Ces alternatives sont encore trop souvent méconnues :

  • Un employé belge sur cinq déclare ne pas savoir quelles sont les options pour échanger sa voiture de société.
  • Seulement 1 répondant sur 4 connaît les alternatives et les trouve intéressantes.
  • Les 57% restants connaissent les options mais ne les trouvent pas intéressantes.

Dans les entreprises où travaillent moins de 200 personnes, les autres options sont généralement connues et jugées intéressantes. Seulement 40% des salariés belges pensent que leur employeur réfléchit aux solutions de mobilité pour ses collaborateurs. Ce sont principalement les employés des grandes entreprises et de la Région flamande qui indiquent que leur employeur envisage des alternatives (45%), suivis des employés de la Région bruxelloise (37%) et de la Région wallonne (28%).

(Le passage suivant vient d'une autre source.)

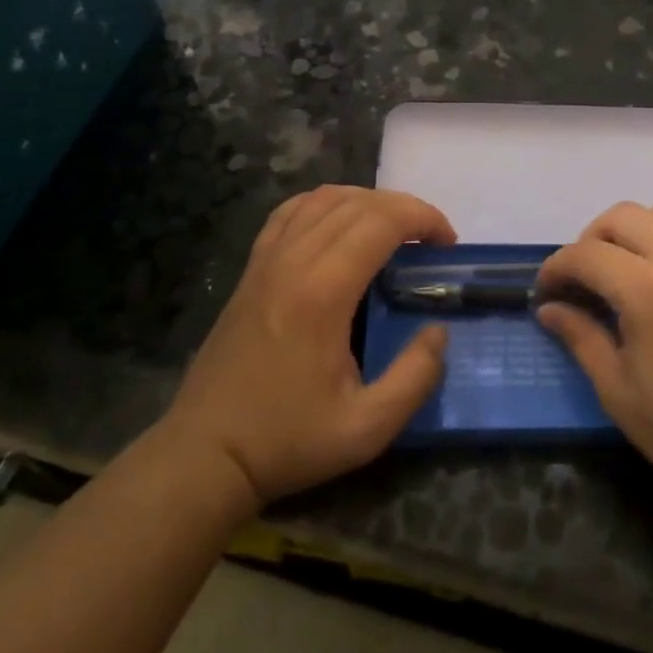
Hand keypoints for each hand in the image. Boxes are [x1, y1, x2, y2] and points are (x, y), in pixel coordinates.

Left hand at [162, 186, 454, 512]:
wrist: (205, 454)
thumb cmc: (287, 440)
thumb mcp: (366, 429)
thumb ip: (415, 377)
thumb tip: (439, 332)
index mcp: (323, 292)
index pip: (381, 221)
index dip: (423, 218)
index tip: (447, 243)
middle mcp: (293, 261)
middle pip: (357, 203)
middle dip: (404, 208)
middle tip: (429, 239)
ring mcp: (266, 260)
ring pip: (323, 198)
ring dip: (367, 202)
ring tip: (391, 230)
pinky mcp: (251, 268)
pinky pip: (291, 212)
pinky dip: (324, 204)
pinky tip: (338, 226)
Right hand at [536, 196, 652, 521]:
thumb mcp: (618, 391)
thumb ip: (580, 337)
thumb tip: (549, 308)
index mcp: (647, 290)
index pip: (586, 254)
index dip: (557, 267)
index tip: (548, 289)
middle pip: (624, 216)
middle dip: (593, 239)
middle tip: (587, 274)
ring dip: (642, 228)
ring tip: (637, 262)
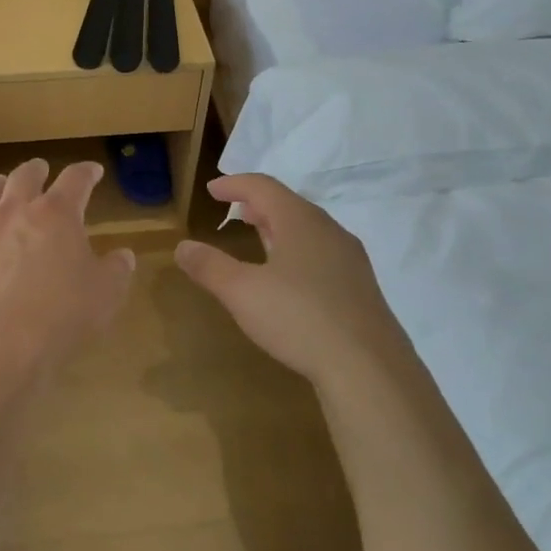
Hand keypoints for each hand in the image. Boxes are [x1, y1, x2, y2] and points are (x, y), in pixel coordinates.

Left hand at [0, 159, 135, 409]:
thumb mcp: (106, 294)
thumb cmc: (63, 316)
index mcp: (56, 215)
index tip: (92, 172)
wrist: (2, 347)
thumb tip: (123, 256)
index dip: (85, 173)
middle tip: (40, 169)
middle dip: (35, 170)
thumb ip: (116, 270)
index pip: (75, 181)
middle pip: (23, 178)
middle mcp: (14, 214)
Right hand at [175, 173, 411, 387]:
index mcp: (300, 222)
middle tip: (235, 210)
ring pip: (308, 230)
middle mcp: (329, 231)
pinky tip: (290, 277)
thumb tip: (182, 247)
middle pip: (289, 205)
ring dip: (279, 227)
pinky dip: (297, 250)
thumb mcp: (242, 292)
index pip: (264, 187)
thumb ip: (210, 267)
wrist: (368, 366)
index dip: (235, 184)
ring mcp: (349, 259)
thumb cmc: (299, 318)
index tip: (212, 189)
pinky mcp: (359, 287)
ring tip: (260, 237)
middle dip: (259, 204)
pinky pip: (321, 253)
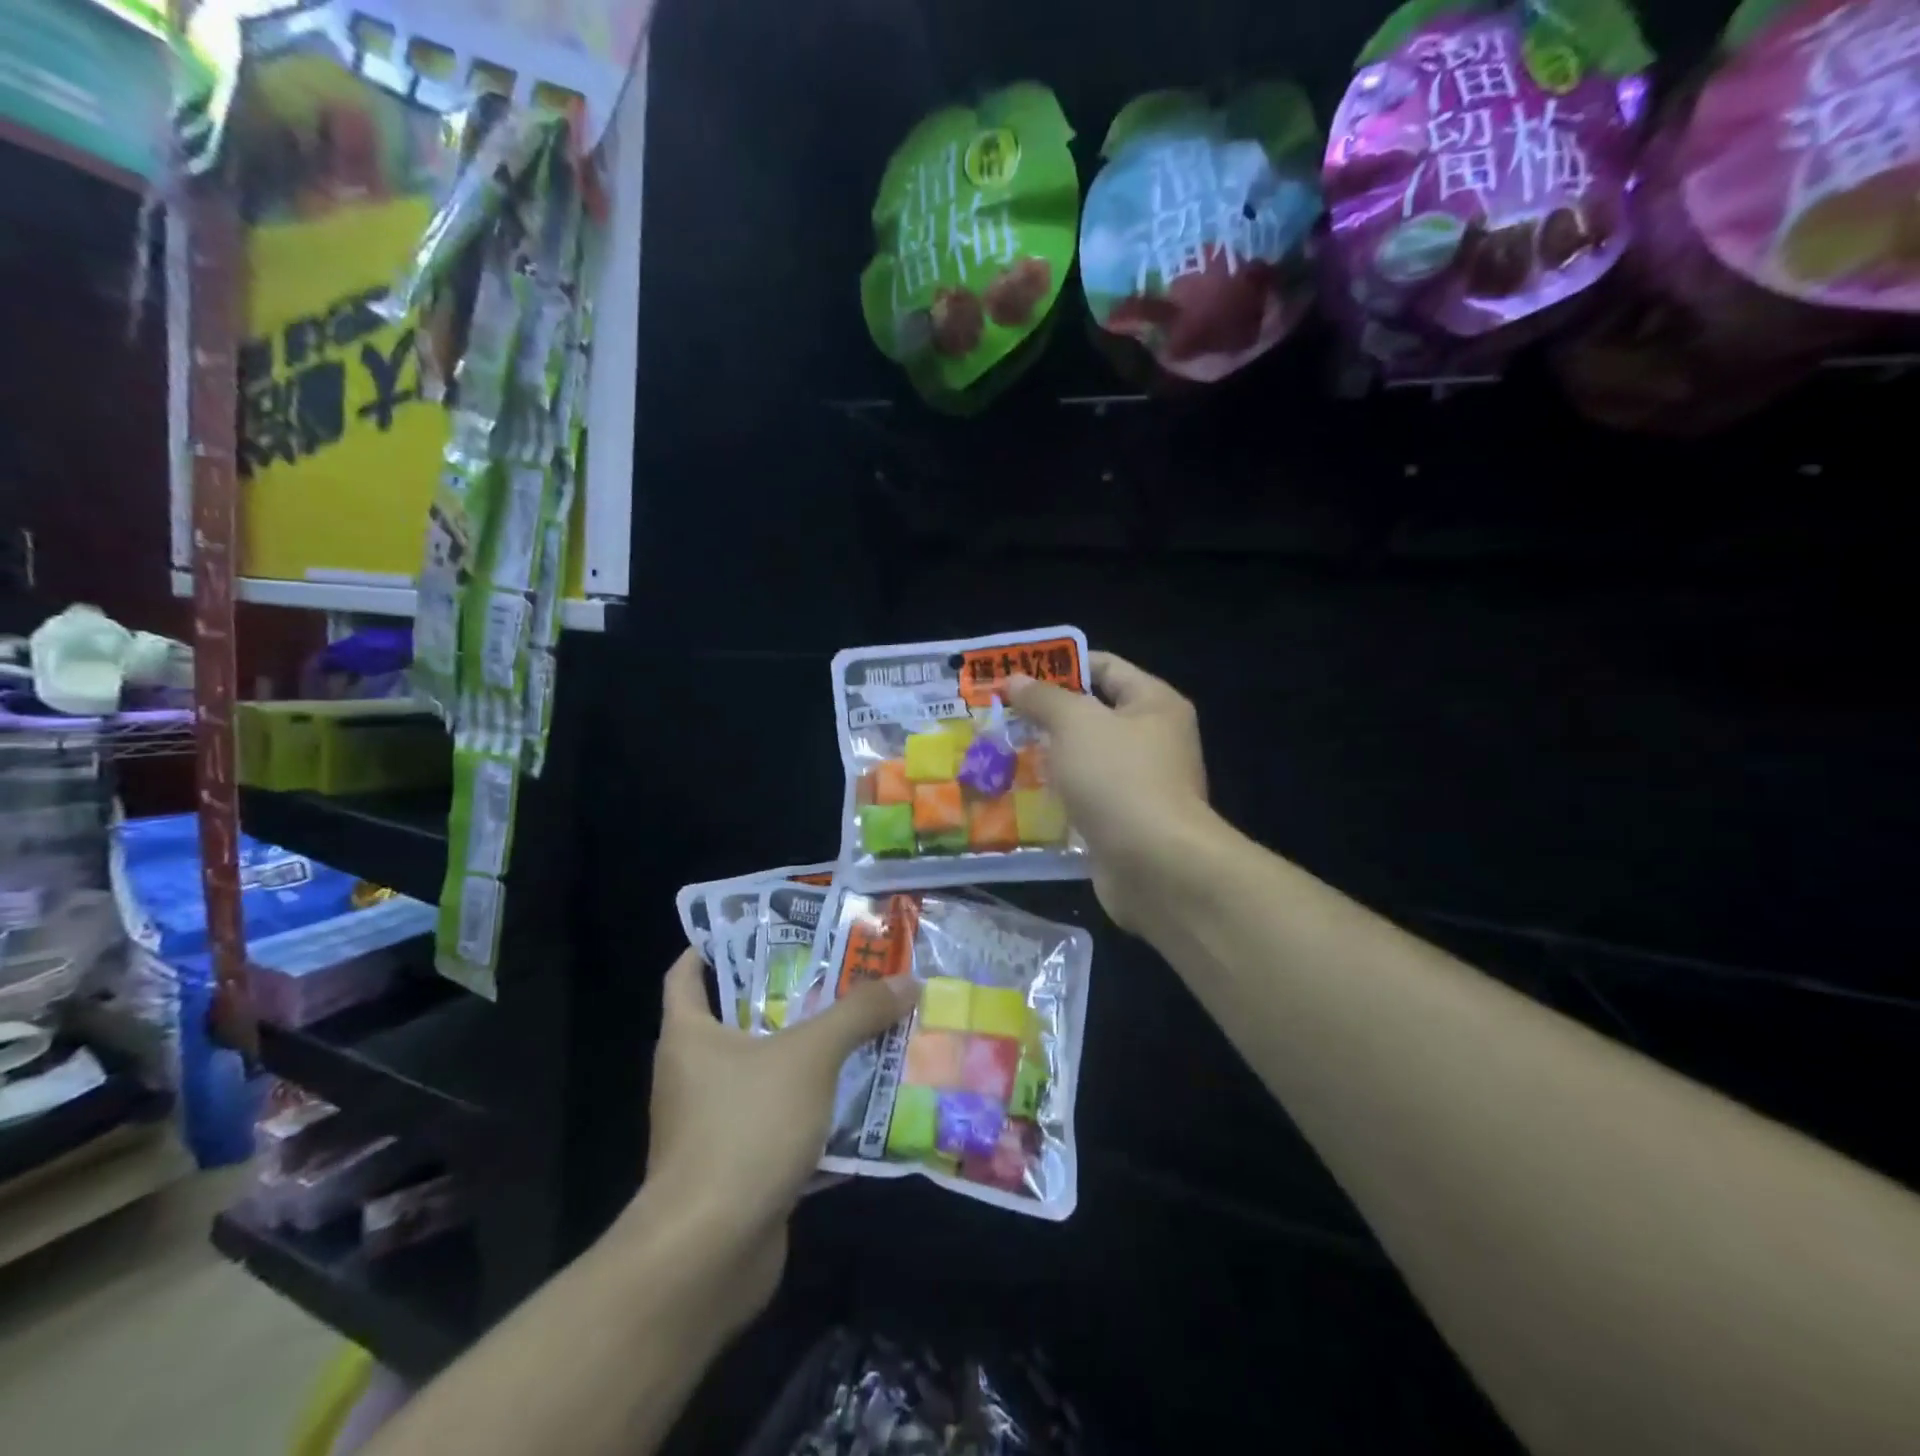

Et si vous remettiez votre voiture de société ?

La remise de votre voiture de société ne doit pas nécessairement être un sacrifice. Le budget mobilité offre plusieurs options. En tant qu'employé, vous pouvez abandonner votre voiture et dépenser un certain montant, le budget mobilité, de trois manières différentes :

  • Pilier 1 : remplacer une voiture standard par une voiture de société respectueuse de l'environnement. Il peut s’agir d’une variante électrique ou d’une voiture conforme à un certain nombre de règles concernant les émissions de CO2, les normes d’émission, etc.
  • Pilier 2 : des moyens de transport alternatifs et durables tels que le vélo, les transports en commun, la mobilité partagée,…
  • Pilier 3 : de l’argent. Le solde vous sera payé en espèces une fois par an.

D’année en année, les déplacements sont ressentis comme étant plus éprouvants. Il ne tient qu’à vous de passer à l’action, n’est-ce pas ?

A propos de l'enquête

Les chiffres de cette étude reposent sur un échantillon de 1.502 répondants. Une comparaison avec les données de population de l’ONSS indique que cet échantillon reflète le marché du travail belge au niveau du sexe, de l'âge, de la région et de statut. L'enquête a été menée en ligne et s'est déroulée en mai-juin 2019.